▶ **EXERCISE**: Every line holding the word "between" should be copied from the material.

▶ **EXTRACTED RECORDS**:

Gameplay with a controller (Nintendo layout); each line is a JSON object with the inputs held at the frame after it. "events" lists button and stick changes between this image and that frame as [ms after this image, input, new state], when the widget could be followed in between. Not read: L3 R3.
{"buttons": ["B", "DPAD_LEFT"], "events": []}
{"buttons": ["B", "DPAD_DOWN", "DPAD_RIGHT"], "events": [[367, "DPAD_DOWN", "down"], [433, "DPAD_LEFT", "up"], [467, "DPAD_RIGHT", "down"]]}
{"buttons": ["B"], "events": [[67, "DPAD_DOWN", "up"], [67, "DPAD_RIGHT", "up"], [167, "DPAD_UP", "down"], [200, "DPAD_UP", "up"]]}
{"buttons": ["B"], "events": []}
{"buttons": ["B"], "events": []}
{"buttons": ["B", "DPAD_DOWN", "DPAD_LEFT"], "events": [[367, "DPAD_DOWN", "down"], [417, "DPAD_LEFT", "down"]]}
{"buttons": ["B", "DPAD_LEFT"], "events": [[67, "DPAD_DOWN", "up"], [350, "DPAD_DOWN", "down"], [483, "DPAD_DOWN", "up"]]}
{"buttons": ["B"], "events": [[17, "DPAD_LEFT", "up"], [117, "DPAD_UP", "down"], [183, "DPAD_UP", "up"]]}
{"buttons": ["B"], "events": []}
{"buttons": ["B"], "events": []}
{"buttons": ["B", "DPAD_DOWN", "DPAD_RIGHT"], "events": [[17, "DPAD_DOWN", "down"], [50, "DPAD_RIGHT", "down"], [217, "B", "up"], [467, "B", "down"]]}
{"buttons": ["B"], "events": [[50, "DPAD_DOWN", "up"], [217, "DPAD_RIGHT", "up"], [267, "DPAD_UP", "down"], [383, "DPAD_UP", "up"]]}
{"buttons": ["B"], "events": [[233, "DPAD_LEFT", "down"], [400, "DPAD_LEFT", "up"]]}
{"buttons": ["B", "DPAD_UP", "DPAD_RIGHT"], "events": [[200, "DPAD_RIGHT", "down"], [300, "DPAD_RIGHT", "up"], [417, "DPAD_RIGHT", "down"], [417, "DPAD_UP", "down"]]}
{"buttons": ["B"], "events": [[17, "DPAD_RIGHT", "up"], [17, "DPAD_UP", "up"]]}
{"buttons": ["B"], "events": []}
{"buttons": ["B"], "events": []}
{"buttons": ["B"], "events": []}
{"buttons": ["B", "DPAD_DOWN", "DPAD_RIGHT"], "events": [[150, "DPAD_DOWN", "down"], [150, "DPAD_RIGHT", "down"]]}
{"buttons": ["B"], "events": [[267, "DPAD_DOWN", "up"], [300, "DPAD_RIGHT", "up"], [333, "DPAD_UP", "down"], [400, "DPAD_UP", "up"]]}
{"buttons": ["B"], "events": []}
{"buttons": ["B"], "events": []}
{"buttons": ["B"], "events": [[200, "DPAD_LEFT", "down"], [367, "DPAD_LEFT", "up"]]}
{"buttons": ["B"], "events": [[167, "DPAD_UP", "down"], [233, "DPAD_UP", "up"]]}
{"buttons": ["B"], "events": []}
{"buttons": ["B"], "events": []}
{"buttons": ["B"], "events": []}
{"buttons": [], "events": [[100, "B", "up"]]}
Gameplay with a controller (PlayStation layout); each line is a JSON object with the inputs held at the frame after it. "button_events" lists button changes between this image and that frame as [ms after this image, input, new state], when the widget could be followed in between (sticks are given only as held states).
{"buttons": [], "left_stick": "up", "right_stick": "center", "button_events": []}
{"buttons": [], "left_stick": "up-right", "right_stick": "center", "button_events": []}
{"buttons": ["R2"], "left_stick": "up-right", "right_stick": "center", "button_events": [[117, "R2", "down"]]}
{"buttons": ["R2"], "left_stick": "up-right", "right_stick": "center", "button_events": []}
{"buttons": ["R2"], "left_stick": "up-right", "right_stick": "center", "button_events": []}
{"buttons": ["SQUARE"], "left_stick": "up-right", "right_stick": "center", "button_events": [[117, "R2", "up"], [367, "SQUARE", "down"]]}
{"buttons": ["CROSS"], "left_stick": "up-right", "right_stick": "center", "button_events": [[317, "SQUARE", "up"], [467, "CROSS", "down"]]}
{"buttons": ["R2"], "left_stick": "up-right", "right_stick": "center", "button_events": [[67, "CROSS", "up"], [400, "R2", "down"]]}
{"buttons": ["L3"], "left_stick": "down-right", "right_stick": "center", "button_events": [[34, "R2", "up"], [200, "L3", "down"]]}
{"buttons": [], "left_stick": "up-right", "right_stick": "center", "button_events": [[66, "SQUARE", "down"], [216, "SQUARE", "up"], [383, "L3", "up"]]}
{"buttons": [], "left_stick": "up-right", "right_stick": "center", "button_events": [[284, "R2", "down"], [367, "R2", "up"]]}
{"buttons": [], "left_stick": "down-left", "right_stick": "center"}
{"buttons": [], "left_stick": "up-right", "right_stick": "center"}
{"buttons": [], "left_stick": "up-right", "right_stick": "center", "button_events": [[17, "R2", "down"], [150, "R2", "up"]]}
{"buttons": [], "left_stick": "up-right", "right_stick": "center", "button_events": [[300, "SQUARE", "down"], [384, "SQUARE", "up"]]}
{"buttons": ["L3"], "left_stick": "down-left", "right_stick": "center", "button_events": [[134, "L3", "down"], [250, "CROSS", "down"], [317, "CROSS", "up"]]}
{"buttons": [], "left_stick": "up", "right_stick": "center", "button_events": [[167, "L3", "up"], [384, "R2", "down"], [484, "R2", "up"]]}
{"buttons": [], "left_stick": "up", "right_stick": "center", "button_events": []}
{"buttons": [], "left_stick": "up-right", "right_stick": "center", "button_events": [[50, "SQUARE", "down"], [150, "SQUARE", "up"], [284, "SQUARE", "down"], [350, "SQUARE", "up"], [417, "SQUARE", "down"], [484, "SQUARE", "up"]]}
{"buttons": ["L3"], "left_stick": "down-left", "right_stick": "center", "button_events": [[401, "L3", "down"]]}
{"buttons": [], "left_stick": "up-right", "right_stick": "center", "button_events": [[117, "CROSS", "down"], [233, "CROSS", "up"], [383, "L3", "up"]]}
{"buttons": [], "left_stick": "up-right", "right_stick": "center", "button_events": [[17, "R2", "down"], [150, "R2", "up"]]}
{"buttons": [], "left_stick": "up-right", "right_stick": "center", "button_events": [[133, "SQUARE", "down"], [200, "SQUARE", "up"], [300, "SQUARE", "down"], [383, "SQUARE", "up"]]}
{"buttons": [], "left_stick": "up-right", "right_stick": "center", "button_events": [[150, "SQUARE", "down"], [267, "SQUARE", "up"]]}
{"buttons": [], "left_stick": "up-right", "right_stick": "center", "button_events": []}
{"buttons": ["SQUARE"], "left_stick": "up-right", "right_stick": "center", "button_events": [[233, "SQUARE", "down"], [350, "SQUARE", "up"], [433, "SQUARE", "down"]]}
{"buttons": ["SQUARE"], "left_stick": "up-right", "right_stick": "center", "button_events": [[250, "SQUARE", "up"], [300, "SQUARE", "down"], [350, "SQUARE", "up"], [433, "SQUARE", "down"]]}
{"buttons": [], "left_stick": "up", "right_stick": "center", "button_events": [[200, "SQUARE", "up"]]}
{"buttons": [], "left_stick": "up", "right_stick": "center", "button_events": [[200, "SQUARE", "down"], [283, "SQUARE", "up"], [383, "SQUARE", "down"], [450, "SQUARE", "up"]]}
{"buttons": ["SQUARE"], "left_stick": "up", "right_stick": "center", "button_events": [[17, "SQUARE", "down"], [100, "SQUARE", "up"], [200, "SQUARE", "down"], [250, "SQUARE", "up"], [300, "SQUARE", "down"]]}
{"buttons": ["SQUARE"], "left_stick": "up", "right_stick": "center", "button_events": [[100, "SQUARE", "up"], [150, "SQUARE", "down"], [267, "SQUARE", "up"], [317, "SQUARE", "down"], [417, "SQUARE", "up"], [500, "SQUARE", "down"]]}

▶ **ANSWER TO THIS EXERCISE**:
Gameplay with a controller (Nintendo layout); each line is a JSON object with the inputs held at the frame after it. "events" lists button and stick changes between this image and that frame as [ms after this image, input, new state], when the widget could be followed in between. Not read: L3 R3.
Gameplay with a controller (PlayStation layout); each line is a JSON object with the inputs held at the frame after it. "button_events" lists button changes between this image and that frame as [ms after this image, input, new state], when the widget could be followed in between (sticks are given only as held states).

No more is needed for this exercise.